Task statement> List every university that the passage below on Ethiopia's task-shifting program names as implementing the program.

Source extract>
--- --- ---

The task-shifting program receives financial assistance and support from the UN Population Fund, which sponsored my trip to Ethiopia, and is being implemented in Mekelle, Jimma and Hawassa universities. The budget for the first five years of the program is $6.7 million, as of July 2008, according to UNFPA.

"The program aims at increasing the number of trained medical practitioners especially in rural areas where the availability of health workers is inadequate," according to a statement from the UNFPA. The lack of medical practitioners and health facilities are the main factors contributing to Ethiopia's high maternal mortality rate, it states. In Ethiopia, approximately 673 women die for every 100,000 live births, according to the country's Demographic and Health Survey conducted in 2005.

Health officers receive training for three years in basic emergency surgeries and are given a specialization. They then receive a Masters of Science in Surgery (MSc).

The purpose of the program is so the country does not see "any more women dying in childbirth," says Dr. Chuchu, the clinical director of the Jimma Specialist Hospital and program director for the MSc program there. Read more about Dr. Chuchu's hospital here.

--- --- ---

Given data>
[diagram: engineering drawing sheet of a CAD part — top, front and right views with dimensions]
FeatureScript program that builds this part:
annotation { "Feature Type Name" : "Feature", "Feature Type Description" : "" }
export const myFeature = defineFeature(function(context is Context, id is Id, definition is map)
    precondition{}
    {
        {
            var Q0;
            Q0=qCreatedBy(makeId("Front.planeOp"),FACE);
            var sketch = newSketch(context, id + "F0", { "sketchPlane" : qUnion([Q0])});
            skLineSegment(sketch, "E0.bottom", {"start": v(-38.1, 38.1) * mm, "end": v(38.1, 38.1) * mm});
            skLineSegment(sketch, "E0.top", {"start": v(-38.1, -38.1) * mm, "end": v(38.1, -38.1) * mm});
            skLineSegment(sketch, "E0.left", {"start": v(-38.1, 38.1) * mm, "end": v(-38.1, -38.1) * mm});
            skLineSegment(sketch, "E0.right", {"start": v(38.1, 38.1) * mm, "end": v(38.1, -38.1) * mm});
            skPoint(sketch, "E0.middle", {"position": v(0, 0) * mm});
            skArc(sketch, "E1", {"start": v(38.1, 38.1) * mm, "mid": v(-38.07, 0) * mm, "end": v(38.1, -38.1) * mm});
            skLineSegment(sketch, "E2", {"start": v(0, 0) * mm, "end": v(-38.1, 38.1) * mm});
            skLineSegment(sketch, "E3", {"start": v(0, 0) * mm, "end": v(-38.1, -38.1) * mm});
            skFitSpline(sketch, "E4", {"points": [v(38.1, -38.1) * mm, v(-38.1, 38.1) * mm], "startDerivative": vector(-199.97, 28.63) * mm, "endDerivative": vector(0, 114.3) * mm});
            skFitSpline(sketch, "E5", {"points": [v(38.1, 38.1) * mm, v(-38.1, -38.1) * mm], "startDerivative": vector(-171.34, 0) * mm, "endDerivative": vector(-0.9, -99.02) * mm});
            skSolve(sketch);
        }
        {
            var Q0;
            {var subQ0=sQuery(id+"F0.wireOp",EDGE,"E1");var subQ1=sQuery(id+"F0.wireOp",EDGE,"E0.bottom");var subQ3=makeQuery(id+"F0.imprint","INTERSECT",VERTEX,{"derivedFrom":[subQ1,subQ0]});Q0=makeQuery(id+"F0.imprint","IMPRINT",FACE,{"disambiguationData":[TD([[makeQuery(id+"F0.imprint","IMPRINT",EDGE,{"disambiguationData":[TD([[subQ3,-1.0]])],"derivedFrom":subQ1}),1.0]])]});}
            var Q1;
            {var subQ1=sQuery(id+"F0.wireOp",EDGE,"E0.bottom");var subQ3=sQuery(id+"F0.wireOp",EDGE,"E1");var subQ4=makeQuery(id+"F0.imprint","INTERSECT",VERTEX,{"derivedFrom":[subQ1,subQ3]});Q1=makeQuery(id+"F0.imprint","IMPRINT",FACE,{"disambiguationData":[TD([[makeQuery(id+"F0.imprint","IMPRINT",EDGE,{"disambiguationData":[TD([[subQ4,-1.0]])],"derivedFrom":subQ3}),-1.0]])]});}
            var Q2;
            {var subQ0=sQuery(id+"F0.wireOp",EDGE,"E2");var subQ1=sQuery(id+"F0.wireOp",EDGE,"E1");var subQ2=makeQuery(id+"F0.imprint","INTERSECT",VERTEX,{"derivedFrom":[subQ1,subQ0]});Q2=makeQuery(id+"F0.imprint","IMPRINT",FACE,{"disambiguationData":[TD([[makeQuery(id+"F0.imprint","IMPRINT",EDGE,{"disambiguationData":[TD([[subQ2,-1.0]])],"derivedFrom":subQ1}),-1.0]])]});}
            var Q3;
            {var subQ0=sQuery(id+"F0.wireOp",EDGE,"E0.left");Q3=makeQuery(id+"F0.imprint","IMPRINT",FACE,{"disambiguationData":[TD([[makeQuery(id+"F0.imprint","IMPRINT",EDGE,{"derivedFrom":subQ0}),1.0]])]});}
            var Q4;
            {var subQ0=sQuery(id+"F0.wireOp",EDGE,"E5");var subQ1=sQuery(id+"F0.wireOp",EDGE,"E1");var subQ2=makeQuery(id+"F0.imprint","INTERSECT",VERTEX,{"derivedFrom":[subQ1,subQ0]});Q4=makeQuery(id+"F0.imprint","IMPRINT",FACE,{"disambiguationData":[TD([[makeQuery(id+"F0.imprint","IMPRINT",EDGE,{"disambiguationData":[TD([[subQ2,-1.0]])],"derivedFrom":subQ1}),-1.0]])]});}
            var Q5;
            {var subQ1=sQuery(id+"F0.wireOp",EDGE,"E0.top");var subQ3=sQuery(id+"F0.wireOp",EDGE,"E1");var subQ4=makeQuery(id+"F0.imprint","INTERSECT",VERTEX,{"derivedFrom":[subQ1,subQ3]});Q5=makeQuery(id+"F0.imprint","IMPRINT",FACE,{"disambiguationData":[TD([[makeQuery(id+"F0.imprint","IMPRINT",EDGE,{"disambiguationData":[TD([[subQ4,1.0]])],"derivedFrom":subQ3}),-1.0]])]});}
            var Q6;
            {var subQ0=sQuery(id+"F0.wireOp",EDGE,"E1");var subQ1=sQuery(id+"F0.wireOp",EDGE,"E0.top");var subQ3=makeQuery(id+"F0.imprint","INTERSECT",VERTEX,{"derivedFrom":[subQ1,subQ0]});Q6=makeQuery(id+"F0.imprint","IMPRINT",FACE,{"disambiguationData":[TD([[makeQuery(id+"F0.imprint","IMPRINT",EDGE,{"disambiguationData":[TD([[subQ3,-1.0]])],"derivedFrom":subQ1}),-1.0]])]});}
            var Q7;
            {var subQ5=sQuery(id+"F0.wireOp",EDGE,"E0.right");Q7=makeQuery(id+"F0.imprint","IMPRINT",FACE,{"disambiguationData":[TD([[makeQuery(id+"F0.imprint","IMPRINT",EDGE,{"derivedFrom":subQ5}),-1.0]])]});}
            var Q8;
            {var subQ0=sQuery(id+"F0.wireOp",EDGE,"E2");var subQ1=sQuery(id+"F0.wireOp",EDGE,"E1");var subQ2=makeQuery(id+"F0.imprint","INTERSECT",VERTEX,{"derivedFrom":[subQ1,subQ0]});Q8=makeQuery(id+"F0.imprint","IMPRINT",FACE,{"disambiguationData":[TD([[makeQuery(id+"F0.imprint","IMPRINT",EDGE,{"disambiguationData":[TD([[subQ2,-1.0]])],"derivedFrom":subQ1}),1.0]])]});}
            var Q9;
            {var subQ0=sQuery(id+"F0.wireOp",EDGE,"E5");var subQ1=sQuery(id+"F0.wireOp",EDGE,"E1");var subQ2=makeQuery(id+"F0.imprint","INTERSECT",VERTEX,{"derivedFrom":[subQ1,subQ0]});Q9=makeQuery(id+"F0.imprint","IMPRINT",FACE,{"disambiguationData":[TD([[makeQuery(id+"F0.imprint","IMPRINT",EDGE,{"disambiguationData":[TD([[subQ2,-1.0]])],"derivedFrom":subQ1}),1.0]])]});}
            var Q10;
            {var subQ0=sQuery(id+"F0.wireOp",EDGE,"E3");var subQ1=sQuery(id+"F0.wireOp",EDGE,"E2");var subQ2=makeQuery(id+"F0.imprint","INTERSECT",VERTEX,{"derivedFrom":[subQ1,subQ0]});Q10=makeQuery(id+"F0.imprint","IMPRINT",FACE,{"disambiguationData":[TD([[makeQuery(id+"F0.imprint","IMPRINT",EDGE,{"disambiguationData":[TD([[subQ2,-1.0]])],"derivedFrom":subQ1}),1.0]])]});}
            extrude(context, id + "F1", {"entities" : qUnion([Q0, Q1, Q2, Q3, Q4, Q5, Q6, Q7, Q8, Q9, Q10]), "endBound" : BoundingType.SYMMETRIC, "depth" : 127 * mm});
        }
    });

--- --- ---

Task output> Mekelle, Jimma and Hawassa universities